JOB 1 ::
Using the Byrdcliffe passage, explain why the colony's founding estate covered such a large parcel of land. Answer in one to three sentences.

EXCERPTED PASSAGE ::
[BEGIN]

Byrdcliffe, founded in 1902-1903 as an arts and crafts colony with social reform overtones, originally covered about twelve hundred acres. The large parcel was intended to serve as a buffer against what was regarded as a deteriorating external environment. The Byrdcliffe Historic District comprises about one hundred and ninety acres of the original estate, which lies on the southeast slope of a spur of Overlook Mountain. The setting is of a varied topography ranging from rocky uplands, old pastures and woodlots, to good farm land at the mountain's base. Oak, white pine and hemlock are dominant in the forest which has taken over much of the mountainside since Byrdcliffe's beginning in 1902.

The Byrdcliffe Historic District boundaries are based upon the core of the original community. Wherever feasible, the existing property lines and natural features of the original holdings have been followed in an attempt to convey the feeling of the original bucolic setting. During the mid-twentieth century, much of the initial one thousand acre tract that surrounded the core community has been sold off and developed. Though the new development has generally been complementary to the architecture and setting of the art colony, it seems most appropriate that the core community be the major consideration of the Byrdcliffe Historic District. The few intrusions that are contained within the Byrdcliffe Historic District are without exception complementary to the original architecture and overall design of Byrdcliffe.

There are fifty-three buildings within the Byrdcliffe Historic District of which eleven are considered intrusions constructed since 1955. The original buildings were carefully sited and are connected by well planned and generally well maintained roads. The buildings illustrate the restrained influence of the turn of the century Western Stick style of architecture which incorporates certain Swiss decorative features which Ralph Whitehead, the colony's founder, imported from Europe. More generally speaking, the designs combine arts and crafts influences of the early twentieth century with what Ralph Whitehead thought of as a strong suggestion of Alpine chalets.

[END]

SOURCE MATERIAL ::
[BEGIN]

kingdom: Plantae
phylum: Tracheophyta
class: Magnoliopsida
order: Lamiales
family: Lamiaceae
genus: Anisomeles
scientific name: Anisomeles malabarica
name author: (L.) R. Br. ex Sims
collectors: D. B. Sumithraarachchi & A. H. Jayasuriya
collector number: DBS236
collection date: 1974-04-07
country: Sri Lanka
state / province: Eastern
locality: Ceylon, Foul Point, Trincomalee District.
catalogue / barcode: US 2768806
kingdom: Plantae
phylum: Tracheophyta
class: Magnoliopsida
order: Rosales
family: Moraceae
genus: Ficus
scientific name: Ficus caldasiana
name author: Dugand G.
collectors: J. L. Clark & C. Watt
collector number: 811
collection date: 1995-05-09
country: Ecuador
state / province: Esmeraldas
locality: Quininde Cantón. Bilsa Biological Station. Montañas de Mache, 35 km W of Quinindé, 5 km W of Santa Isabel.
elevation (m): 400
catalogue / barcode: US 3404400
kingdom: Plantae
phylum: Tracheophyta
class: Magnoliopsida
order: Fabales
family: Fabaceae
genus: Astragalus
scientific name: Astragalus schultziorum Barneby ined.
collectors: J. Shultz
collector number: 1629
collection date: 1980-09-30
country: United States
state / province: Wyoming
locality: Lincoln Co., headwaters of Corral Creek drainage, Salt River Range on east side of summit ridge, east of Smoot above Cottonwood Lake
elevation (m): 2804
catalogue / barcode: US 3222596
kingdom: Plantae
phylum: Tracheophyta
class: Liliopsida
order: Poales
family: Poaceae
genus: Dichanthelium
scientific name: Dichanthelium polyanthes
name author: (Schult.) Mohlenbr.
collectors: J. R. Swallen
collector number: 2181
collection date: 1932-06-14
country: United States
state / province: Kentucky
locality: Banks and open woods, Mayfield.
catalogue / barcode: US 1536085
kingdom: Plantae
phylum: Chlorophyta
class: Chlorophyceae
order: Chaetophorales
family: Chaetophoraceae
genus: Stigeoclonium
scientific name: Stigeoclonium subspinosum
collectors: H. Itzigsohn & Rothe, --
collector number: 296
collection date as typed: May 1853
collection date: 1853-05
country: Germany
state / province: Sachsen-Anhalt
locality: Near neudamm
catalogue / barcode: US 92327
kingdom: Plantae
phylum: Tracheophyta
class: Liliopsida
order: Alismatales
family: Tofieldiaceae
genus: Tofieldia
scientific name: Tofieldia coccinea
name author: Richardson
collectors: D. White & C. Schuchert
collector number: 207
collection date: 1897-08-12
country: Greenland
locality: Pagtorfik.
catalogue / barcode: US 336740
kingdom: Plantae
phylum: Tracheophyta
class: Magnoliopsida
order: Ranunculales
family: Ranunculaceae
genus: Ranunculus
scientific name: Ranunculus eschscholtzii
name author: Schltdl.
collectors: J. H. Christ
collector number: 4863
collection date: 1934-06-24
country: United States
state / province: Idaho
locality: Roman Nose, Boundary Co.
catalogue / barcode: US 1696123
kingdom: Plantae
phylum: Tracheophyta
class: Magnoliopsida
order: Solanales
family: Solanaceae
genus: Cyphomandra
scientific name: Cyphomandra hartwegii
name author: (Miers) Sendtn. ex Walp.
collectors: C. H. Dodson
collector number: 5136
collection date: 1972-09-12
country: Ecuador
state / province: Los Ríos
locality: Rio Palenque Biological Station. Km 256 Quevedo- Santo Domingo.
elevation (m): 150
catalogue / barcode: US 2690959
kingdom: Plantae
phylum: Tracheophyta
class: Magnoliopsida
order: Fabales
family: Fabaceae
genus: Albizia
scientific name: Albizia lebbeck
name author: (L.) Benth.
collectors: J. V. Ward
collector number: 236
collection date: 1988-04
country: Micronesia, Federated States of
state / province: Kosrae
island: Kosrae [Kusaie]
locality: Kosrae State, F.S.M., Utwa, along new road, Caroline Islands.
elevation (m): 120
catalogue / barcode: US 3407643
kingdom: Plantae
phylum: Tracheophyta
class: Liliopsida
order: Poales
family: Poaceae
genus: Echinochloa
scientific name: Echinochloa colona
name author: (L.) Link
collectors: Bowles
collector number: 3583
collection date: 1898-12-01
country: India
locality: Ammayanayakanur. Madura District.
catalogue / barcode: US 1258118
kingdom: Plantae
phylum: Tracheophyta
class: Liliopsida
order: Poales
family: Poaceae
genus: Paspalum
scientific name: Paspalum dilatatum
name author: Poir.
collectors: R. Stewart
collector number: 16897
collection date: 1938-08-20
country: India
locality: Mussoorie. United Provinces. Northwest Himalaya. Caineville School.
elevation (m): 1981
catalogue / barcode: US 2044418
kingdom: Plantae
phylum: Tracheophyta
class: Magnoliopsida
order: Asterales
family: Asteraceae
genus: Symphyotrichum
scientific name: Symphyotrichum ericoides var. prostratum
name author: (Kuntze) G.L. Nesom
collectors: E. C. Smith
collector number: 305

[END]

JOB 2 ::
Please format the entries as a JSON list of strings, one string per line, with blank lines left out. Begin at the line that contains "scientific name: Ficus caldasiana" and stop after the line that contains "name author: (Schult.) Mohlenbr.".

COMPLETE RESPONSE 1 ::
The large parcel of about twelve hundred acres was meant to act as a buffer against what was regarded as a deteriorating external environment.

COMPLETE RESPONSE 2 ::
[
  "scientific name: Ficus caldasiana",
  "name author: Dugand G.",
  "collectors: J. L. Clark & C. Watt",
  "collector number: 811",
  "collection date: 1995-05-09",
  "country: Ecuador",
  "state / province: Esmeraldas",
  "locality: Quininde Cantón. Bilsa Biological Station. Montañas de Mache, 35 km W of Quinindé, 5 km W of Santa Isabel.",
  "elevation (m): 400",
  "catalogue / barcode: US 3404400",
  "kingdom: Plantae",
  "phylum: Tracheophyta",
  "class: Magnoliopsida",
  "order: Fabales",
  "family: Fabaceae",
  "genus: Astragalus",
  "scientific name: Astragalus schultziorum Barneby ined.",
  "collectors: J. Shultz",
  "collector number: 1629",
  "collection date: 1980-09-30",
  "country: United States",
  "state / province: Wyoming",
  "locality: Lincoln Co., headwaters of Corral Creek drainage, Salt River Range on east side of summit ridge, east of Smoot above Cottonwood Lake",
  "elevation (m): 2804",
  "catalogue / barcode: US 3222596",
  "kingdom: Plantae",
  "phylum: Tracheophyta",
  "class: Liliopsida",
  "order: Poales",
  "family: Poaceae",
  "genus: Dichanthelium",
  "scientific name: Dichanthelium polyanthes",
  "name author: (Schult.) Mohlenbr."
]